5. The method according to claim 1, characterized in that, Before determining the target output vector closest to the centroid vector from each set of output vectors, the following steps are also included: Normalize the output vectors of each group to obtain the normalized vectors corresponding to each group of output vectors; The step of determining the target output vector closest to the centroid vector from each set of output vectors includes: From each group of normalized vectors, determine the target normalized vector that is closest to the centroid vector; The step of restoring the target output vector to its original field values ​​includes: The normalized vector of the target is restored to the original field value.

6. The method according to claim 1, characterized in that, After restoring the target output vector to its original field values ​​and generating the assertion information for the test case based on those original field values, the process further includes: Store the test cases and their assertion information in the database; When the test case is executed again, the assertion information of the test case is retrieved from the database; When the actual output data of the test case does not match the assertion information, an error message is fed back to the test terminal, enabling the test terminal to perform error analysis based on the error message.

7. An assertion information generation device, characterized in that, The device includes: The acquisition module is used to acquire the output dataset of the test case; the output dataset includes multiple sets of output data, each set of output data is the output data of the test case executed once, and each set of output data includes the field values ​​of multiple fields; The conversion module is used to convert the field values ​​of each field in each set of output data using a number dictionary, so as to obtain the output vector corresponding to each set of output data. The determination module is used to determine the target output vector that is closest to the centroid vector from each group of output vectors; the centroid vector is the center of the vector set formed by each group of output vectors. The generation module is used to restore the target output vector to its original field values ​​using a number dictionary, and to generate assertion information for the test cases based on the original field values. The original field values ​​are the baseline data for assertion verification of the test cases.
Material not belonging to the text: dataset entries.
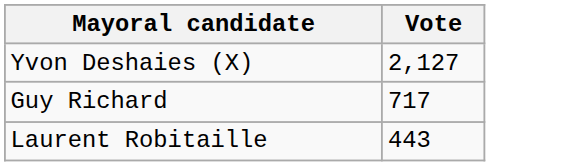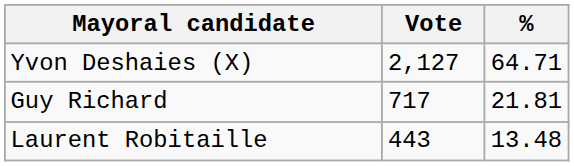+ column: % | 64.71 | 21.81 | 13.48
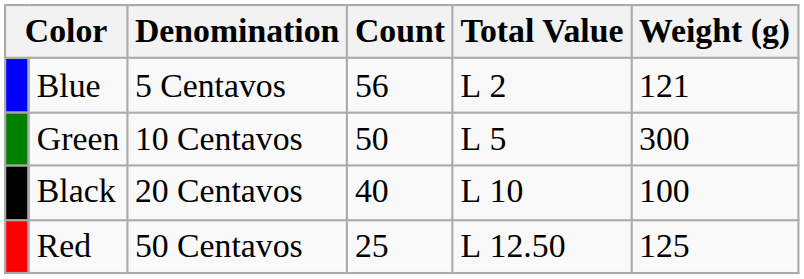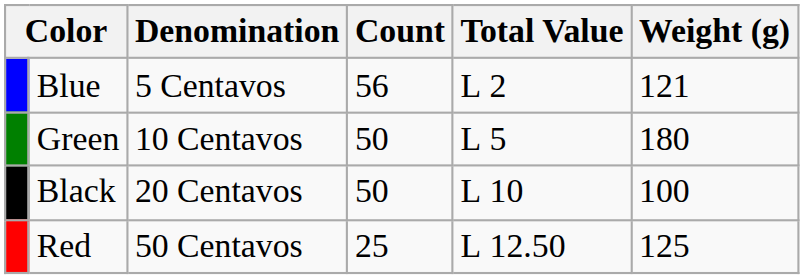Green | Weight (g): 300 -> 180
Black | Count: 40 -> 50
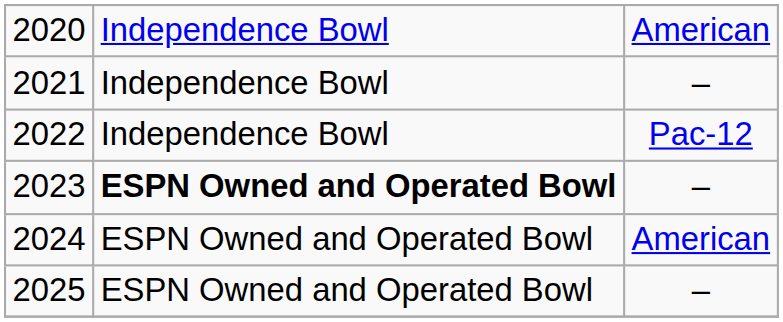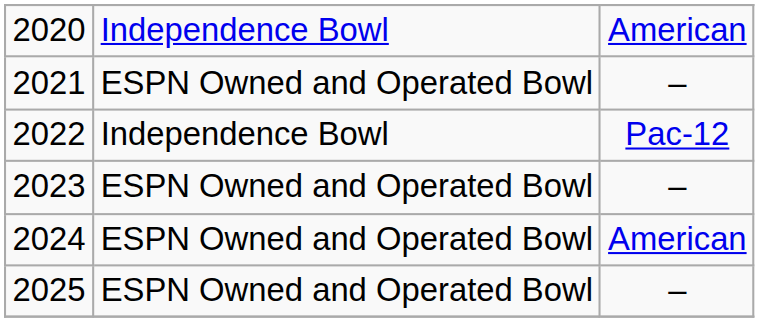2021 | column 2: Independence Bowl -> ESPN Owned and Operated Bowl
2023 | column 2: bold -> normal
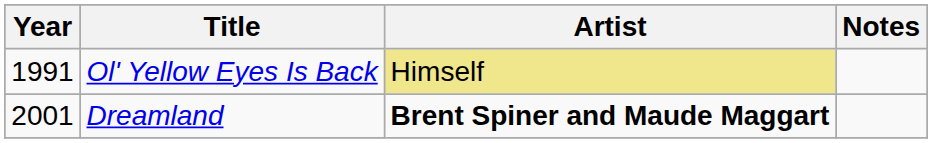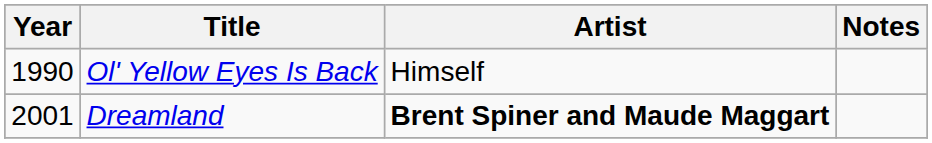Ol' Yellow Eyes Is Back | Year: 1991 -> 1990
Ol' Yellow Eyes Is Back | Artist: khaki background -> no background
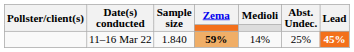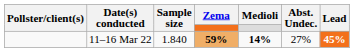11–16 Mar 22 | Medioli: normal -> bold
11–16 Mar 22 | Abst. Undec.: 25% -> 27%
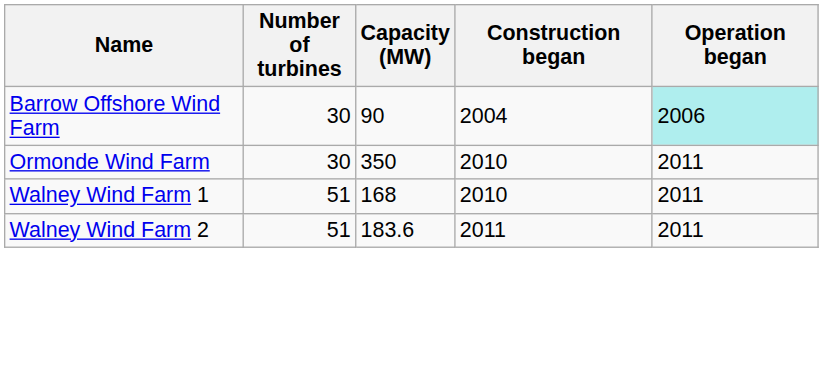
8. A computer device comprising a memory and a processor, wherein the memory stores a computer program, characterized in that, When the processor executes the computer program, it implements the steps of the assertion information generation method according to any one of claims 1 to 6.
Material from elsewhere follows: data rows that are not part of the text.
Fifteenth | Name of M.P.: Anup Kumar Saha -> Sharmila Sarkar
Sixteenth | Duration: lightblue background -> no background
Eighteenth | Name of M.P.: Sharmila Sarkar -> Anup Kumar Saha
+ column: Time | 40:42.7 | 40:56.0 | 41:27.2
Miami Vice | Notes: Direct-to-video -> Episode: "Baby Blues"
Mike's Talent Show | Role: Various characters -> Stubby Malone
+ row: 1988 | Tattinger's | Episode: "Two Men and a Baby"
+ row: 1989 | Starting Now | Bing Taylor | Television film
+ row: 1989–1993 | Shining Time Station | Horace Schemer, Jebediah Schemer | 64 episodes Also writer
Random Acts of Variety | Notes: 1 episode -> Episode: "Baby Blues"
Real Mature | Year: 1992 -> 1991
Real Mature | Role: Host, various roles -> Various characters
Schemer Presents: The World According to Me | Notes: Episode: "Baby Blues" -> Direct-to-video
9. A computer-readable storage medium having a computer program stored thereon, characterized in that, When the computer program is executed by a processor, it implements the steps of the assertion information generation method according to any one of claims 1 to 6.

10. A computer program product, comprising a computer program, characterized in that, When the computer program is executed by a processor, it implements the steps of the assertion information generation method according to any one of claims 1 to 6.